Directions:
Repeat the lines below word for word, from the line with "order: Galliformes" through the last line.

Extracted material:
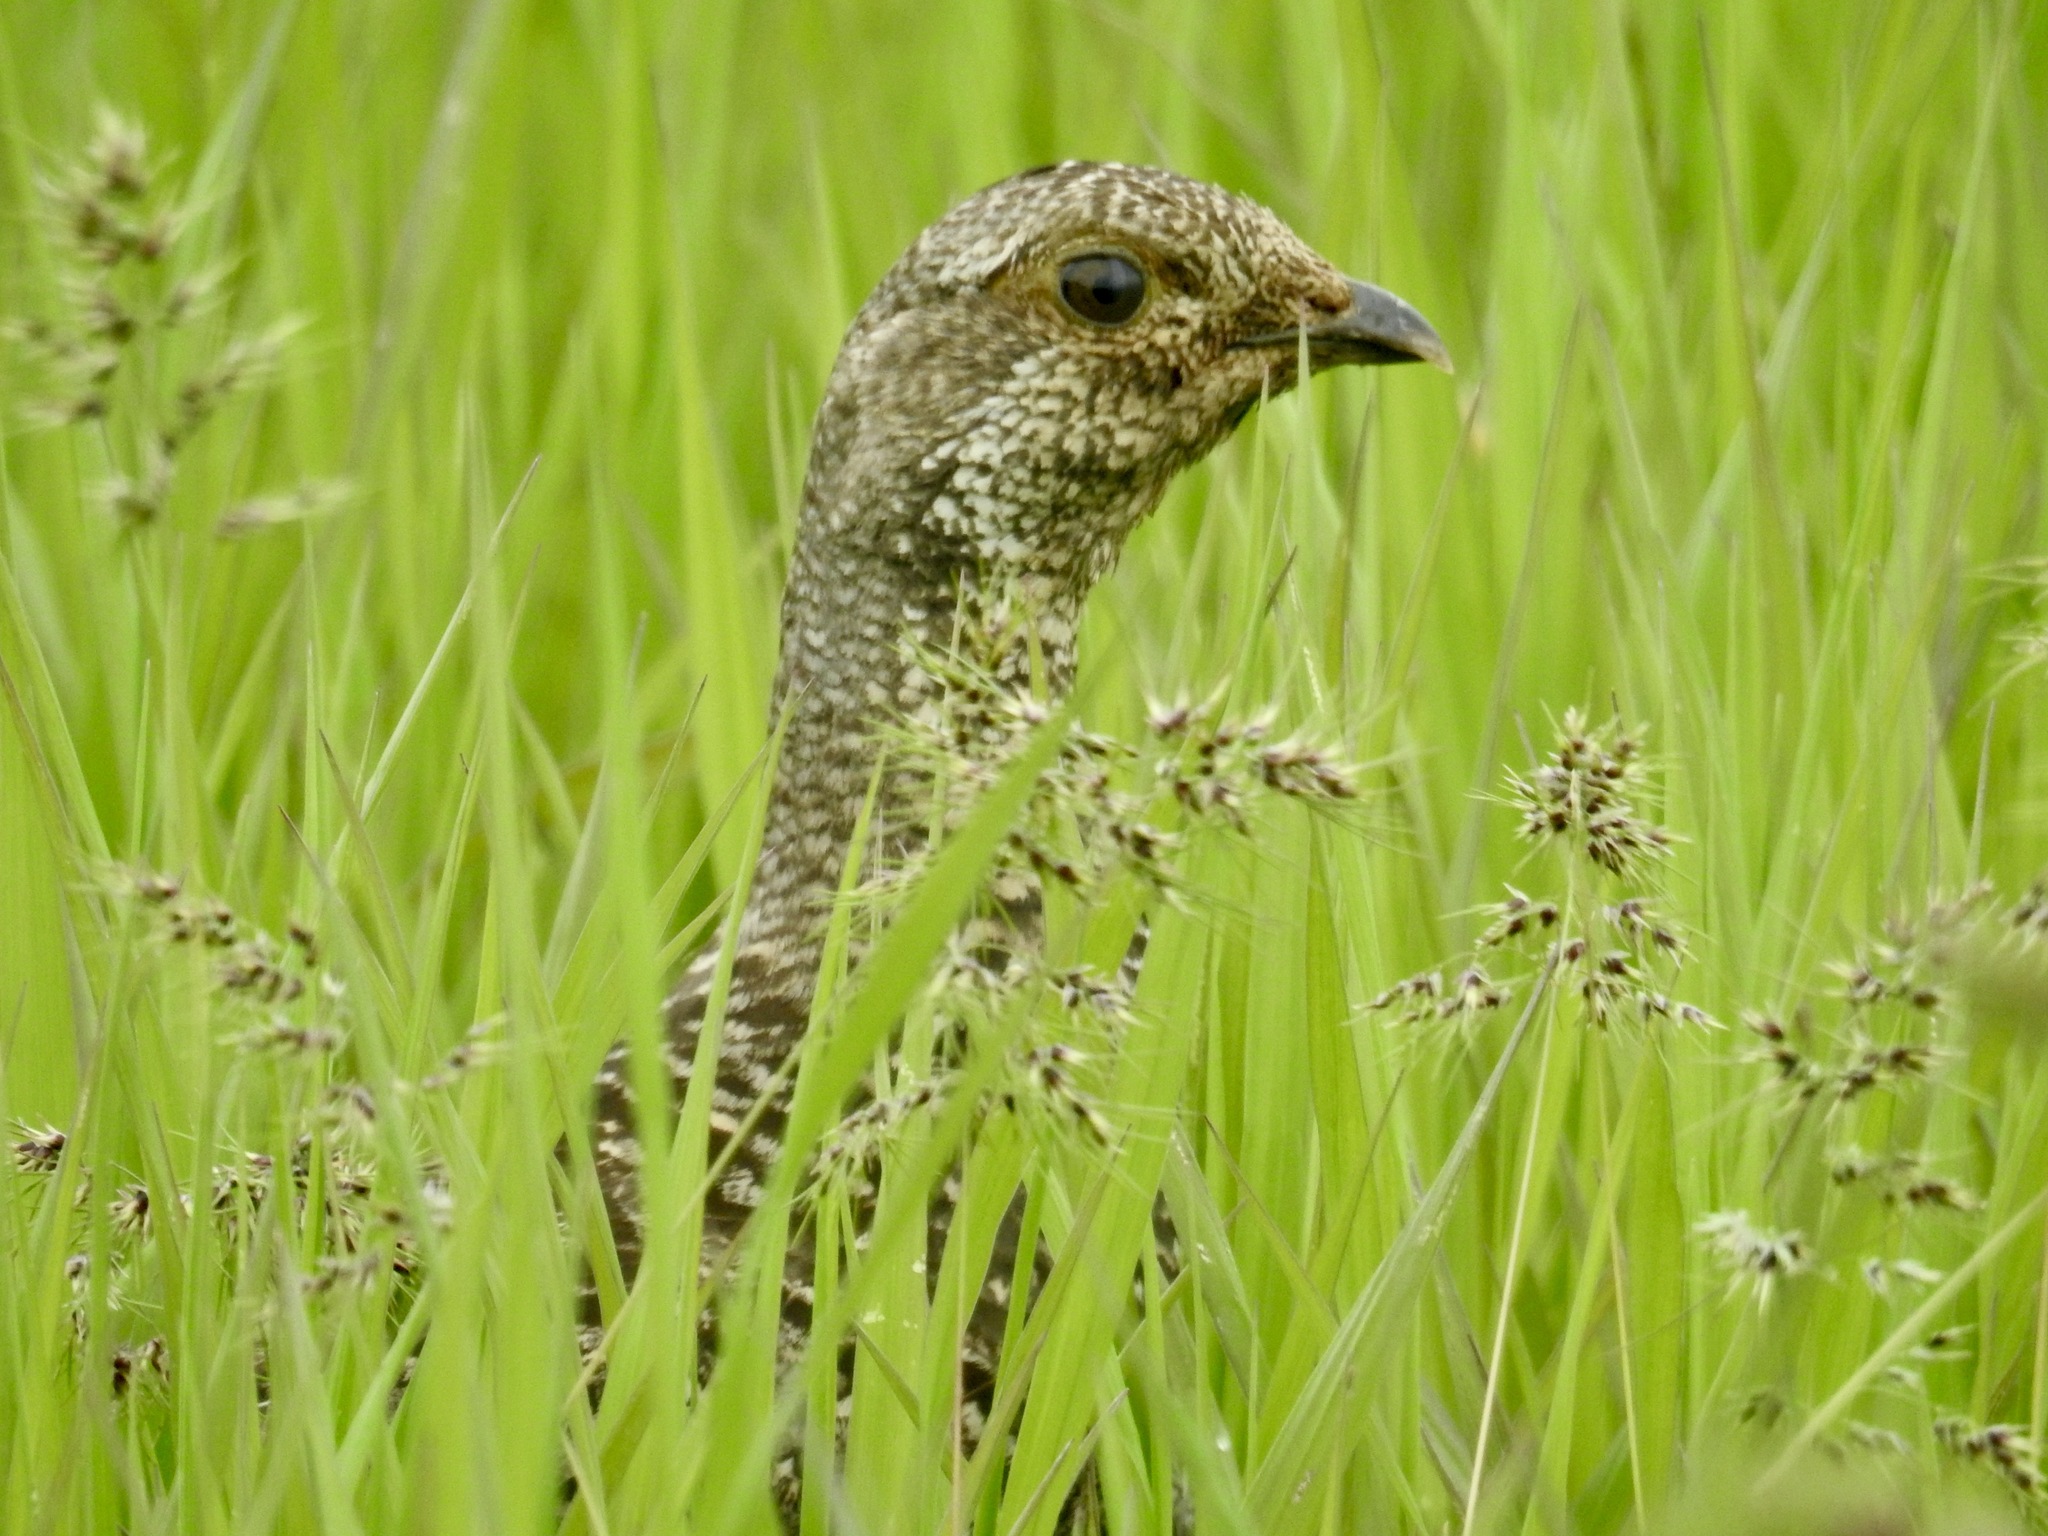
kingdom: Animalia
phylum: Chordata
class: Aves
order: Galliformes
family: Phasianidae
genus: Dendragapus
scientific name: Dendragapus obscurus
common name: Dusky grouse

Written answer:
order: Galliformes
family: Phasianidae
genus: Dendragapus
scientific name: Dendragapus obscurus
common name: Dusky grouse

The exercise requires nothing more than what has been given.